The next day, Jon’s father made it a point to connect with Miss Interpretation. He knocked on her door, and the woman that answered the door was a familiar face to Jon’s father. And she remembered him from when he worked at the high school. It was Miss Perspective! She had gotten remarried and she was now Miss Interpretation. Jon’s father explained everything about Jon and his disorders and his opinions about how the school handled things. She told Jon’s father she was an expert on Tourette’s and ADHD, and she had many patients involving children like Jon. Miss Interpretation proudly exclaimed she was going to help Jon. Jon’s father wanted his classes to be educated on Tourette’s Syndrome so the other children would understand Jon better. She became very excited, and vowed to do one better: she was going to help Jon learn how to do that himself. Jon’s father quickly called Jon’s mother and told her all about Miss Interpretation. He was beaming with hope and thought this was exactly what Jon needed! While Jon’s father was talking on the phone with Jon’s mother, Miss Interpretation came into the room, and she spoke with Jon’s mother. They spoke for a while, and in front of Jon’s father, she told her that she wanted to schedule a meeting as soon as school started to clear the air on what happened previously at that charter school in the County of Kent, and start fresh. This was the blessing Jon’s father had been praying for and this was the type of person Jon desperately needed.

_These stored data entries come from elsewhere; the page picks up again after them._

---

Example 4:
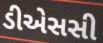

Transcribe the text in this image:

ડીએસસી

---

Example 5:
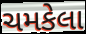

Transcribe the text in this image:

ચમકેલાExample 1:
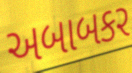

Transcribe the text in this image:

અબાબકર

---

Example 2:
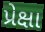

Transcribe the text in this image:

પ્રેક્ષા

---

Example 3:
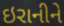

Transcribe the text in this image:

ઇરાનીને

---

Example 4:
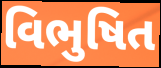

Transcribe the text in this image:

વિભુષિત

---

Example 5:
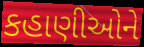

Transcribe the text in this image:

કહાણીઓને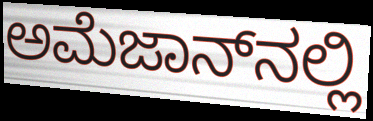
ಅಮೆಜಾನ್‌ನಲ್ಲಿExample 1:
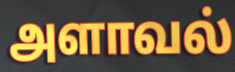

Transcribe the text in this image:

அளாவல்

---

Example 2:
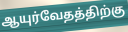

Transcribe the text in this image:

ஆயுர்வேதத்திற்கு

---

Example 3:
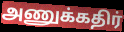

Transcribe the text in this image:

“Cause I will be your force, and I will be your right, and I will watch over you like a satellite.” Collective Soul
Important note from Jon’s loving father: Sometimes a story writes itself, and sometimes a story becomes a story. Jon’s story has been read by A LOT of people. It has touched people, and touched other’s nerves. People who know me have reached out to me because they have gone through something so similar. Teachers have written me about how it has taught them something. I look in the comments, and I see teachers who still wonder what their functions are with this process.

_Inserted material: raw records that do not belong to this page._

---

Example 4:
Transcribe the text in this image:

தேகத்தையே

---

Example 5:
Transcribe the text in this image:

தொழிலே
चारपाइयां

When I set out to write Jon’s story, it wasn’t to lambaste his school. It was to show what happens, everyday, in schools across America. If stories like this aren’t told, no one will know. IDEA is confusing enough, but to add in something like Tourette’s Syndrome can make it even tougher. I would implore all of you to wait for a final judgement until the story is done. It’s almost over, only a few chapters left. The remaining parts have some very rough times. They are the heart of the story in my opinion. The ending is not what you expect, even those who think they know the whole story. Nobody knows it, not Kilroy, not the school, not even my wife! You could try to guess, but you won’t know…until the end!

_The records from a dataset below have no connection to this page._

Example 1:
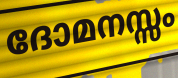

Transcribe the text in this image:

ദോമനസ്സം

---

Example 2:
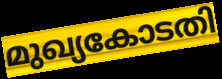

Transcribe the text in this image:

മുഖ്യകോടതി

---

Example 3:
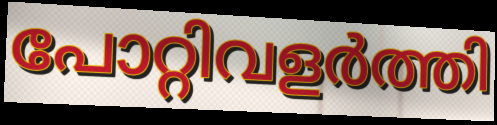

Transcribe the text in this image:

പോറ്റിവളർത്തി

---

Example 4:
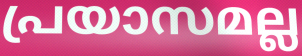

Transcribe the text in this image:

പ്രയാസമല്ല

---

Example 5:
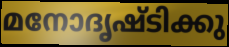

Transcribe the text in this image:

മനോദൃഷ്ടിക്കു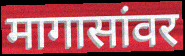
मागासांवर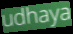
udhayaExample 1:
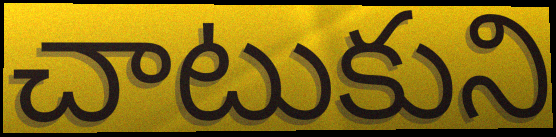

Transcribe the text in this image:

చాటుకుని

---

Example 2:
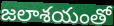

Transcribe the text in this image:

జలాశయంతో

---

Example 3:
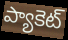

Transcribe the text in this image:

I firmly believe things will happen from this story. It has already conjured up a great deal of debate in this state. My hope is that it will benefit everyone. Cause the way it’s been going, it just doesn’t work. Yesterday I went to a seminar on special needs children and it spotlighted IDEA and 504. There were so many parents there who didn’t know the first thing about the process. There were educators, special ed people, and even a Senator. Everyone there had a vested interest in helping out the one thing that this story is all about…our children. Writing this story has changed me. I have much different thoughts than I did at the beginning, and that’s a good thing.